Clinton and the Democratic Party faced repeated hacks that made even the most mundane of the inner workings of her campaign news. Sometimes this revealed useful, if troubling, information. In the John Podesta emails leaked by WikiLeaks, it was revealed that DNC head Donna Brazile passed the former first lady a debate question about the Flint water crisis prior to a primary matchup with Sen. Bernie Sanders. But when most other inquiries turned up nothing, websites like Breitbart made them appear to be more sinister than they were. The alt-right flagship alleged that Clinton still secretly opposes same-sex marriage, a blatant and willful misreading of a campaign correspondence about how to spin the candidate’s late support of marriage equality. Snopes debunked the website’s take.
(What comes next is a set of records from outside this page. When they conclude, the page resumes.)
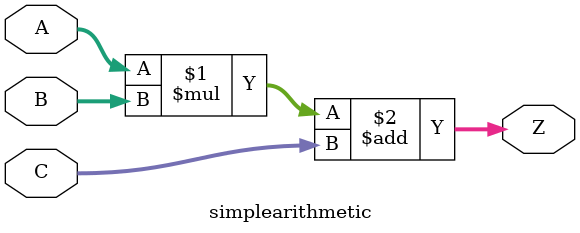
<source format=sv>
module simplearithmetic #(parameter N = 64) (
    input logic [N-1:0] A,B,C,
    output logic [N-1:0] Z);
    assign Z = (A * B) + C;
endmodule
</source>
Hacking dominated the election cycle. Throughout the race, U.S. intelligence reported that top Russian officials were attempting to infiltrate servers influence the outcome in favor of Trump, who repeatedly expressed favorable opinions of Russian President Vladimir Putin.

You can go ahead and shake your fist at millennials, women, or even a famous celebrity, but no one should get off easy.

Elsewhere, the FBI investigation of Clinton’s private email server turned up no actionable intelligence that she put national security in jeopardy during her tenure of secretary of state—though it did reveal the “reckless” handling of classified material—yet repeated questions about her “untrustworthiness” dominated coverage of Clinton’s campaign. This is despite reports that the George W. Bush administration “lost” 22 million emails between the years of 2003 and 2009 while operating a private server of its own. When Congress subpoenaed for access to those correspondences, which discussed the false claim that the Iraqi government had access to weapons of mass destruction, the White House refused to comply with that demand.

Just days before the election, FBI Director James Comey—breaking with protocol—announced new correspondences located on the laptop of former New York Rep. Anthony Weiner, the estranged husband of Clinton’s chief advisor, Huma Abedin. None of these messages were reportedly either to or from Clinton, and a majority were found to be duplicates of previous emails. Comey announced there would be no charges. Nonetheless, the damage was done, erasing a comfortable six-point lead over Clinton’s Republican rival at the worst possible moment for her campaign.

If that’s not enough, the Supreme Court’s nullification of Section 5 preclearance in the Voting Rights Act left many voters without polling places on Election Day, particularly non-white populations that tend to lean Democratic. In 2013, the Court struck down provisions of the 1965 law that compel states with a history of voter intimidation to vet any changes in their voting regulations with federal authorities. Without that law in place, North Carolina “target[ed] African Americans with almost surgical precision,” as U.S. Court of Appeals for the 4th Circuit charged. The battleground state decimated its early voting hours, giving people of color, who disproportionately cast their ballots before Election Day, fewer chances to vote.

The Leadership Conference Education Fund, a national legislative advocacy organization, found that there 868 fewer polling locations in the very states formerly covered by the Voting Rights Act, which included Arizona, Michigan, and Florida. All of these were key states in the election decided by less than 100,000 votes. All went for Trump.

Following 18 months of a campaign that threatened to undo the very foundations of the electoral system, in which Trump claimed the process was “rigged” and all but said that he would not concede if his opponent were elected, it ended in perhaps the most fitting possible way: Clinton won the popular vote but still lost the presidency. This is just the fourth time in the history of the United States that has been the case. It’s yet another testament to the outdated nature of the Electoral College, a system that was devised because the Founding Fathers didn’t trust the American people to vote for the president themselves. The irony is unbearable.

The 2016 race proved that elections are fragile and should be protected, but it’s getting increasingly difficult to know who they should be protected from. You can go ahead and shake your fist at millennials, women, or even a famous celebrity, but no one should get off easy.